En l’espèce, pour justifier du principe et du montant de sa créance, la société Santander Consumer Banque verse aux débats l’offre préalable de prêt signée électroniquement le 24 août 2018 et un tableau d’amortissement, la facture du véhicule objet du prêt, la demande de versement des fonds signée datée du 26 août 2018 avec l’attestation du vendeur de la livraison au 26 août 2018 du véhicule, l’historique des versements, la mise en demeure préalable à la déchéance du terme du 6 septembre 2019 et la lettre de déchéance du terme du délivrées huissiers de justice, enfin le décompte de la créance arrêté au 2 janvier 2020.
Par suite de la déchéance du terme prononcée, l’intégralité des sommes dues est devenue immédiatement exigible et la banque est fondée à solliciter le paiement des sommes suivantes :
– 5 045,80 euros au titre des échéances échues impayées à la date de déchéance du terme,
– 52 479,45 euros au titre du capital restant dû,
– 1 531,47 euros au titre des intérêts échus,
– 4 198,36 euros au titre de l’indemnité légale.
M.[C] [U] sera ainsi condamné à payer à la SA Santander consumer banque la somme de 59 056,72 euros augmentée des intérêts au taux contractuel de 5,27% à compter du 3 janvier 2020 outre la somme de 4 198,36 euros au titre de l’indemnité légale augmentée des intérêts au taux légal.
La décision de première instance sera ainsi infirmée en ce qu’elle a débouté l’appelante de ses demandes.
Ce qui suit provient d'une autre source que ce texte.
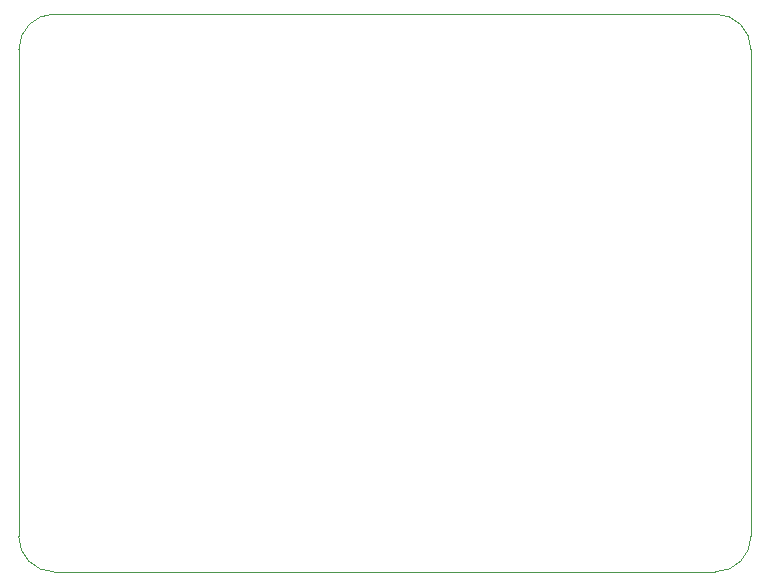
<source format=gbr>
%TF.GenerationSoftware,KiCad,Pcbnew,8.0.1*%
%TF.CreationDate,2024-11-24T12:48:57+07:00*%
%TF.ProjectId,TPMS,54504d53-2e6b-4696-9361-645f70636258,rev?*%
%TF.SameCoordinates,Original*%
%TF.FileFunction,Profile,NP*%
%FSLAX46Y46*%
G04 Gerber Fmt 4.6, Leading zero omitted, Abs format (unit mm)*
G04 Created by KiCad (PCBNEW 8.0.1) date 2024-11-24 12:48:57*
%MOMM*%
%LPD*%
G01*
G04 APERTURE LIST*
%TA.AperFunction,Profile*%
%ADD10C,0.050000*%
%TD*%
G04 APERTURE END LIST*
D10*
X128480000Y-123320000D02*
G75*
G02*
X125480000Y-120320000I0J3000000D01*
G01*
X184480000Y-76100000D02*
G75*
G02*
X187481300Y-79101320I0J-3001300D01*
G01*
X187480000Y-120320000D02*
G75*
G02*
X184480000Y-123320000I-3000000J0D01*
G01*
X125498680Y-79101320D02*
X125480000Y-120320000D01*
X128480000Y-123320000D02*
X184480000Y-123320000D01*
X125498680Y-79101320D02*
G75*
G02*
X128500000Y-76099980I3001320J20D01*
G01*
X187480000Y-120320000D02*
X187481320Y-79101320D01*
X128500000Y-76100000D02*
X184480000Y-76100000D01*
M02*

</source>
– Sur la capitalisation des intérêts
En application des dispositions de l’article L 312-38 du code de la consommation aucune indemnité ni aucun coût autres que ceux mentionnés aux articles L 312-39 et L 312-40 du même code ne peuvent être mis à la charge de l’emprunteur.
La banque sera dès lors déboutée de sa demande de ce chef.
4- Sur les demandes accessoires
Partie perdante, M.[C] [U] supportera la charge des dépens de première instance et d’appel et sera nécessairement débouté de sa demande sur le fondement de l’article 700 du code de procédure civile.
Il n’est pas inéquitable de laisser à la charge de l’appelante les frais irrépétibles exposés par elle à l’occasion de la présente instance.
PAR CES MOTIFS,
LA COUR,
Infirme le jugement déféré en ses dispositions soumises à la cour ;
Statuant à nouveau et y ajoutant,
Condamne M.[C] [U] à payer à la SA Santander consumer banque la somme de 59 056,72 euros augmentée des intérêts au taux contractuel de 5,27% à compter du 3 janvier 2020, outre la somme de 4 198,36 euros au titre de l’indemnité légale augmentée des intérêts au taux légal ;
Déboute les parties de leurs demandes sur le fondement de l’article 700 du code de procédure civile ;
Condamne M.[C] [U] supportera la charge des dépens de première instance et d’appel.
Arrêt signé par la présidente et par la greffière.